Al occidente la segunda muralla, no lejos de la Puerta de Efraín, se explotaba desde el siglo VII a.C. una cantera de piedra calcárea que quedó abandonada en el siglo I d.C. La explotación dejó diferentes hoyas en el terreno, y entre ellas un picacho de unos cinco metros de altura al que, por su aspecto parecido a una calavera, los judíos lo llamaban Gólgota (“el cráneo”, en arameo) Los romanos le dieron el nombre de Calvario (“la calavera”), y lo emplearon para crucificar a los delincuentes.
Si damos crédito a los evangelios, no lejos de ese montículo tenía el adinerado José de Arimatea un sepulcro excavado en la roca que constaba de una pequeña antecámara y la cámara mortuoria, que se cerraba con una piedra redonda giratoria.
Los evangelios afirman que en ese picacho calcáreo fue crucificado Jesús la víspera del 14 de Nisam entre dos ladrones. Lástima que, como indico en mi libro “La vida secreta de Jesús de Nazaret”, los evangelistas no parezcan ponerse de acuerdo en muchos los episodios de la vida, y especialmente de la muerte, de su biografiado. Las contradicciones son tantas, que no puedo resumirlas aquí y ahora. Pero sí diré que contribuyen vigorosamente a que se dude de buena parte del relato.
Cuando el emperador Adriano visitó Jerusalén en 130 d.C., decidió erradicar todo sentimiento nacionalista judío arrasando literalmente la ciudad y construyendo otra de nueva planta encima de ella a la que bautizó como Aelia Capitolina. Ordenó edificar un templo dedicado a Júpiter sobre los restos del Templo de Herodes, y rellenó de escombros el Calvario, disponiendo encima un templete dedicado a Venus.
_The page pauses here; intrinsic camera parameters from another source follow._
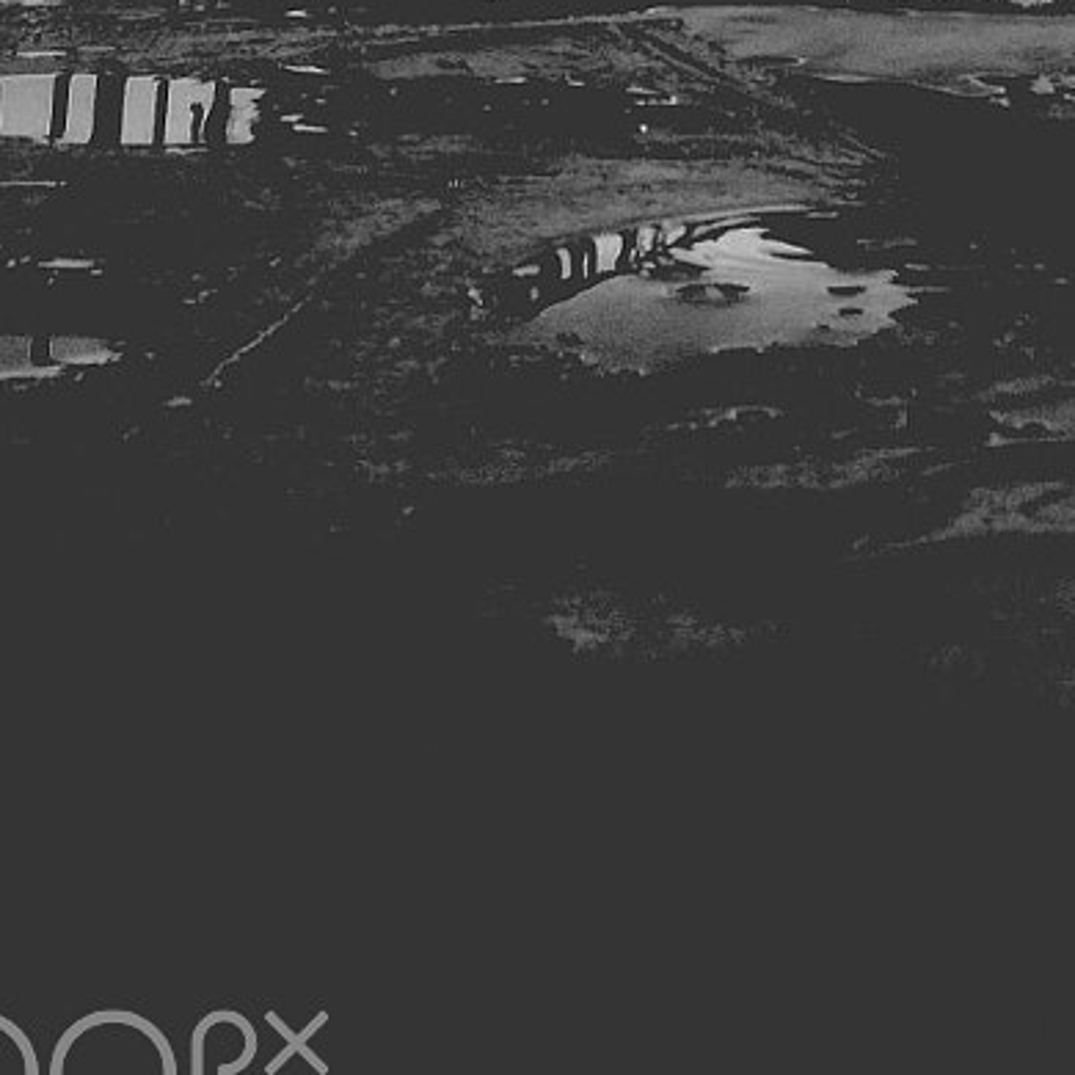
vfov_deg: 15.6
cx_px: 1298
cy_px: -769
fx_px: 3443
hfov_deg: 16.9
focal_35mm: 98
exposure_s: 1/100
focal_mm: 3.79
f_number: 2
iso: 50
Todo cambió cuando en 326 d.C. Helena, la madre de emperador Constantino, visitó Jerusalén. Puede considerarse a esta mujer, tal vez junto con Pablo de Tarso, el mejor ejecutivo de marketing del cristianismo. ¿Cómo es posible que acertara a encontrar, trescientos años después y en base a viejos relatos, no sólo el sepulcro de Jesús sino también la mismísima cruz donde lo clavaron? Increíble, ¿verdad? Pero así se cree, y así fue como se construyó la basílica del Santo Sepulcro, actualmente ahogada entre edificios, tejados y un batiburrillo religioso vergonzante para cualquiera, donde las diferentes ramas del cristianismo se reparten el templo como si de la túnica del propio Jesús se tratase.
Dentro de la basílica se incluye el Gólgota (cuando yo lo visité se podía tocar introduciendo una mano a través de un agujero practicado en una especie de urna), la Piedra de la Unción, donde la tradición asegura que Nicodemo y José de Arimatea embalsamaron el cuerpo de Jesús, y un poco más allá, dentro de un templete de mármoles de 8,5 metros de largo por 6 metros de alto y ancho, nada menos que el sepulcro de Jesús. O eso se afirma.
No añadiré más al relato. Lo mejor será que cada cual visite este enclave de mi lista de los 40 principales y extraiga sus propias conclusiones.